Le télétravailleur est informé de la politique de la Fédération en matière de santé et de sécurité au travail.
La Fédération doit pouvoir s’assurer que le salarié en situation de télétravail exerce sa mission dans des conditions conformes. Par conséquent, l’employeur et ses représentants en matière de sécurité, l’inspection du travail et le médecin du travail peuvent avoir accès au lieu de télétravail, après avoir obtenu l’accord du salarié.
Aucune visite ne pourra être réalisée sans l’accord préalable du salarié. Toutefois, en cas de refus du salarié de permettre ces visites ou si les représentants de l’employeur en matière de sécurité, l’inspection du travail ou le médecin du travail informent la Fédération que le lieu de travail ne remplit par les conditions, notamment légales et conventionnelles, permettant le télétravail, et la Fédération mettra un terme à ce dernier.
En cas d’arrêt de travail lié à une maladie ou à un accident, le télétravailleur informe son responsable hiérarchique dans les mêmes délais que lorsqu’il travaille dans locaux de la Fédération.
Tout accident survenu au télétravailleur à son domicile pendant les jours de télétravail et dans la plage journalière convenue sera soumis au même régime que s’il était intervenu dans les locaux de la Fédération pendant le temps de travail.

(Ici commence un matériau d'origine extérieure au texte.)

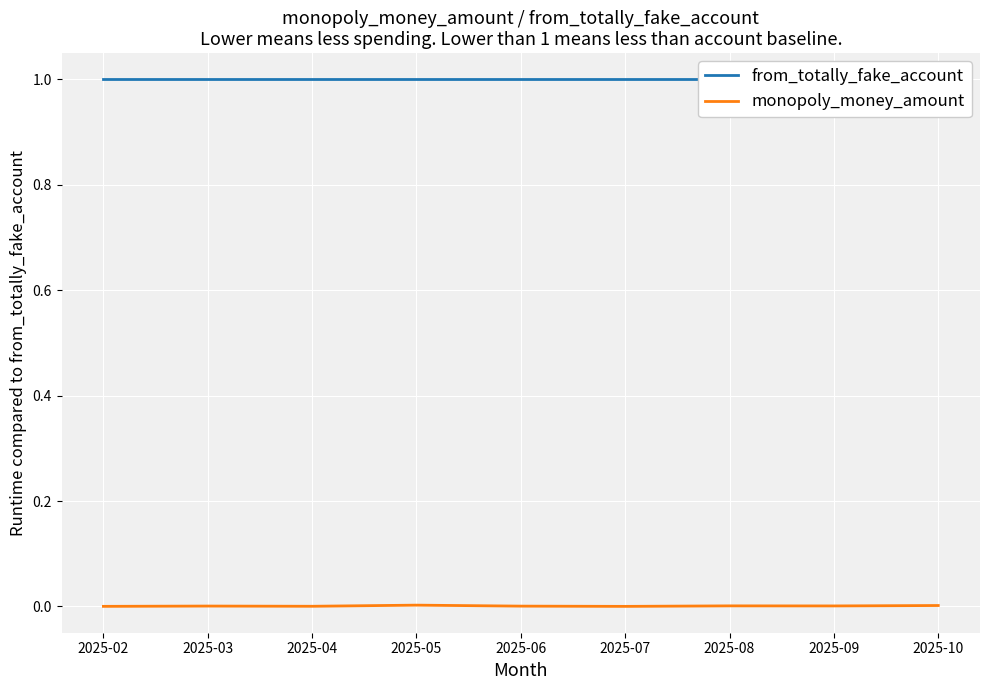

Reading left to right, transcribe all the data shown in this chart.

from_totally_fake_account: 2025-02=1.0	2025-03=1.0	2025-04=1.0	2025-05=1.0	2025-06=1.0	2025-07=1.0	2025-08=1.0	2025-09=1.0	2025-10=1.0
monopoly_money_amount: 2025-02=0.0	2025-03=0.0	2025-04=0.0	2025-05=0.0	2025-06=0.0	2025-07=0.0	2025-08=0.0	2025-09=0.0	2025-10=0.0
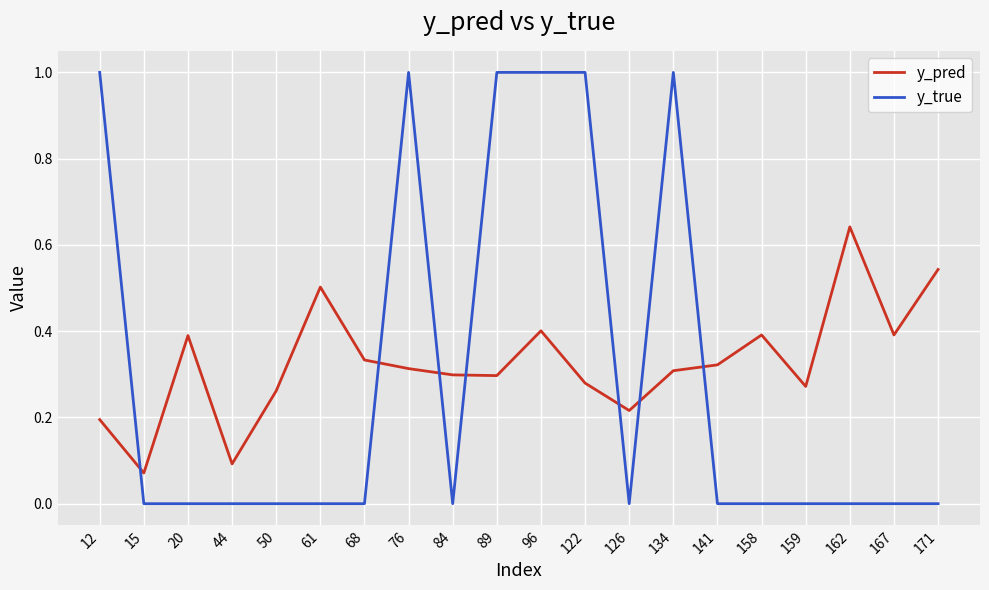

Which series has the largest range (max minus min)?

y_true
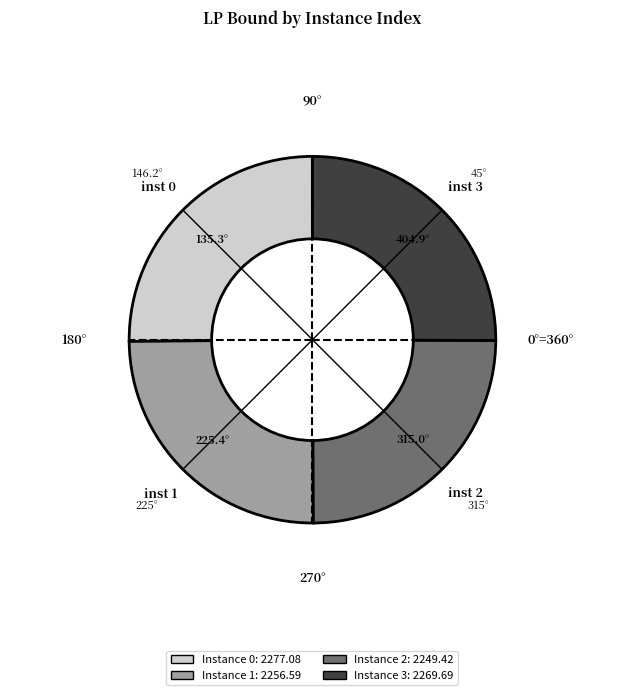

Is there any slice that represents more than half of the pie?

No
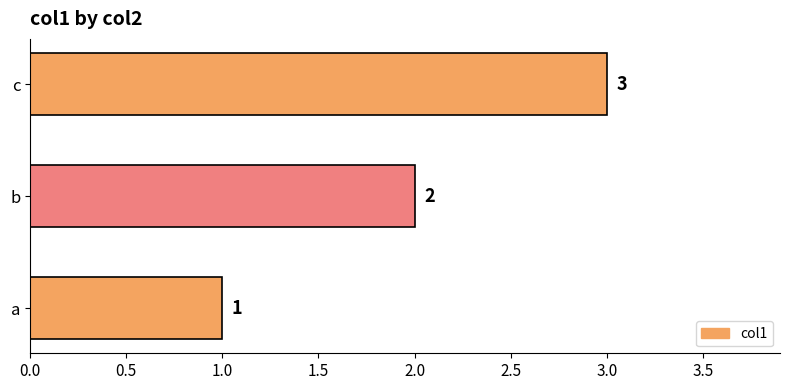

List the labels in order of value, smallest first.

a, b, c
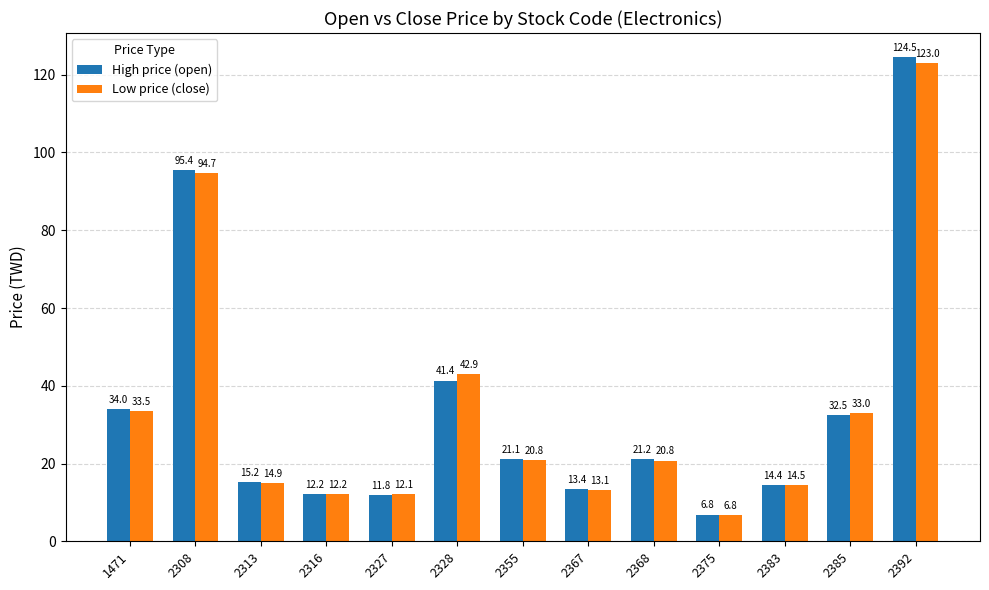

At how many categories does at least one series exceed 106?

1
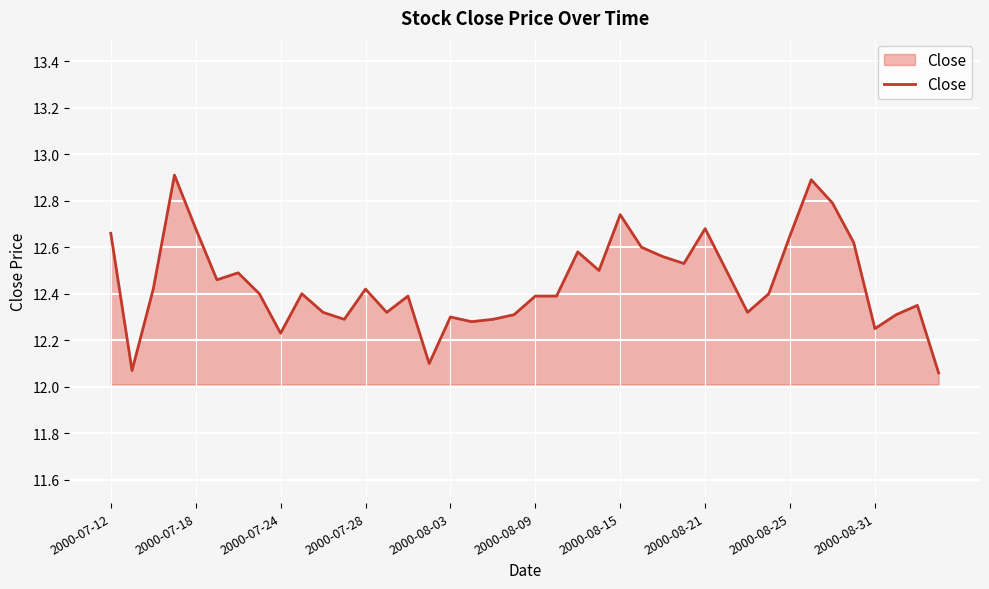

What is the maximum value shown in the chart?

12.9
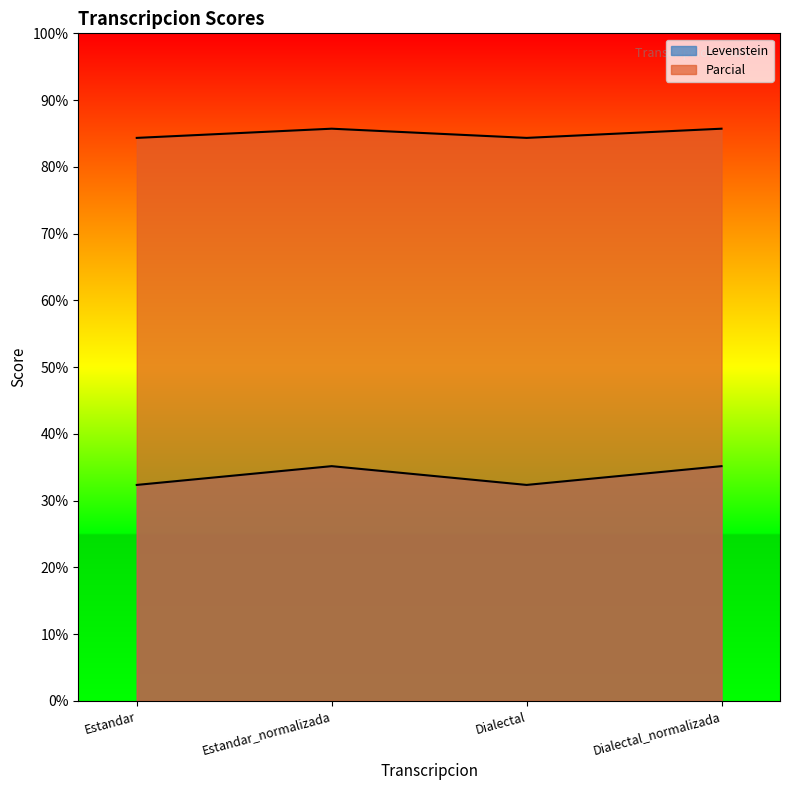

What is the approximate value of Parcial at Dialectal?

32.4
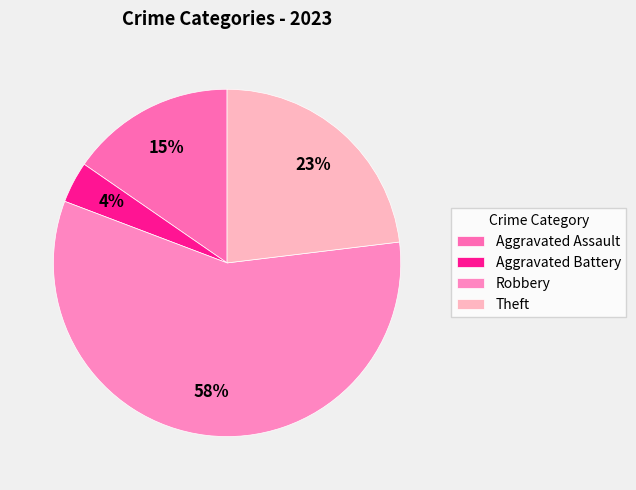

Count the number of slices in the pie.

4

Lorsqu’un accident survient en dehors du lieu où doit être exécuté le télétravail ou bien en dehors des plages horaires de travail, l’accident ne bénéficie pas de la présomption d’accident du travail. Il appartient alors, le cas échéant, au salarié de prouver que celui-ci est d’origine professionnelle.
7.5Assurance
L’assurance responsabilité civile de la Fédération s’appliquera dans les mêmes conditions que pour les salariés travaillant dans les locaux de la Fédération.
Le télétravailleur devra prévenir sa compagnie d’assurance qu’il exerce à son domicile une activité professionnelle avec du matériel appartenant à l’employeur et s’assurer que son assurance multirisques habitation couvre bien ce risque.

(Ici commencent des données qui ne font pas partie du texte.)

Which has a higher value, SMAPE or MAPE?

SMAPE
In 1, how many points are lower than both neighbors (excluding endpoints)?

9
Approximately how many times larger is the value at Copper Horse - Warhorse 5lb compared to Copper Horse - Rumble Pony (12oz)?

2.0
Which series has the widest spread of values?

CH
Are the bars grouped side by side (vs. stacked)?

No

La Fédération prend en charge le surcoût éventuel des polices d'assurance permettant de couvrir l'ensemble des dommages pouvant survenir en raison de l'utilisation du matériel de l'entreprise au sein du domicile du télétravailleur.

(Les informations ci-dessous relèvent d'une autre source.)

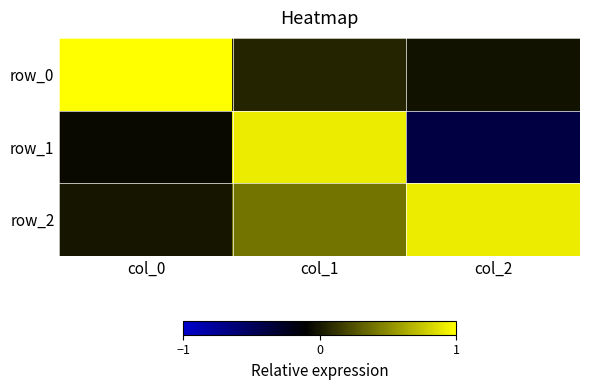

Which series has the largest total across all categories?

row_2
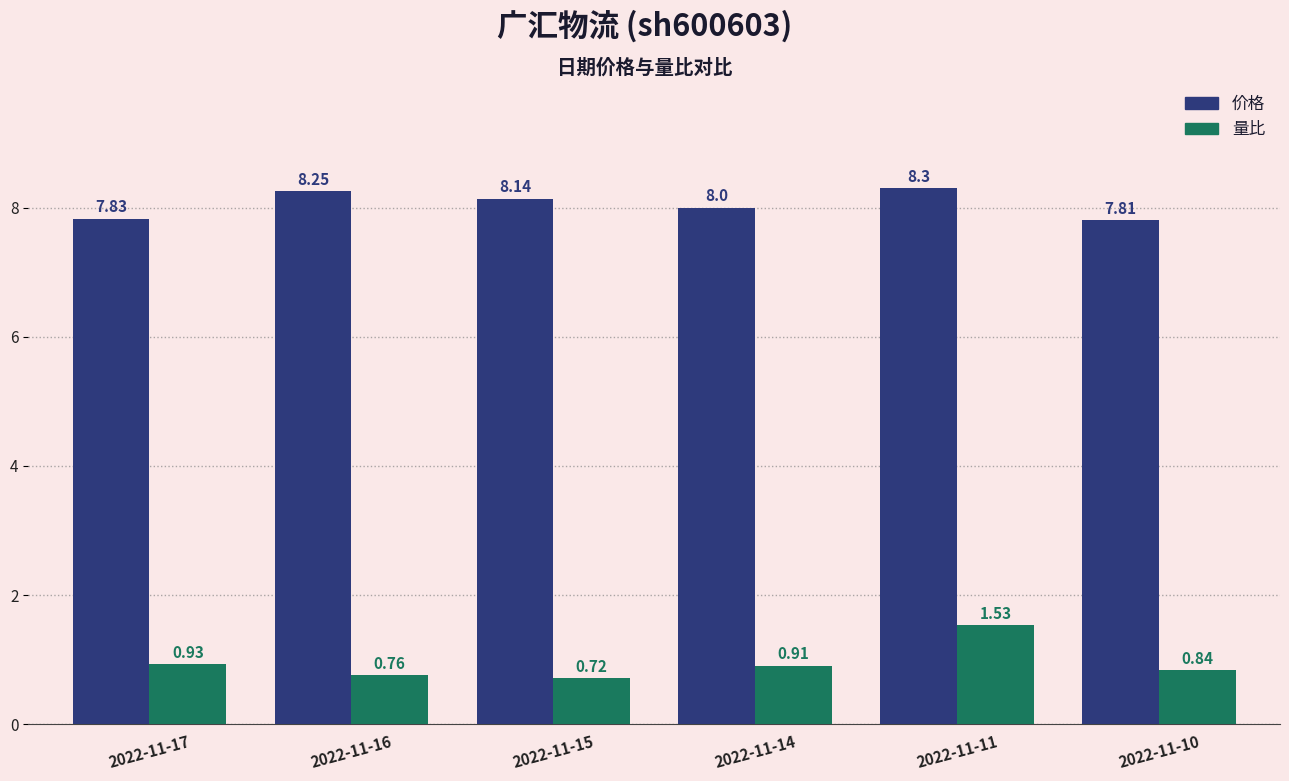

List the series in order of their overall mean, lowest first.

量比, 价格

Article 8.Durée et modalités de suivi de l’accord
8.1Durée de l’accord
Le présent accord est conclu pour une indéterminée.
8.2Modalités de suivi de l’accord
Si cet accord est approuvé à la majorité des deux tiers des salariés de la Fédération, il est considéré comme un accord d'entreprise valide.
L'accord peut être dénoncé à l'initiative de l'employeur par lettre recommandée avec avis de
Les Parties peuvent à tout moment réviser d’un commun accord le présent accord.
En cas de difficultés d’application de l’accord, les Parties se réuniront à l’initiative de la partie la plus diligente afin d’examiner les aménagements à apporter.
Article 9.Dépôt et publicité
Un exemplaire de cet accord est remis à chacune des parties.
Le présent accord est établi en un nombre suffisant d’exemplaires pour être déposé sur la plateforme en ligne TéléAccords en vue de sa transmission à la Direccte compétente.
Un exemplaire sera également adressé au greffe du Conseil de prud’hommes de Paris par lettre recommandée avec avis de réception.
Il sera porté à la connaissance de l’ensemble des salariés de la Fédération par affichage.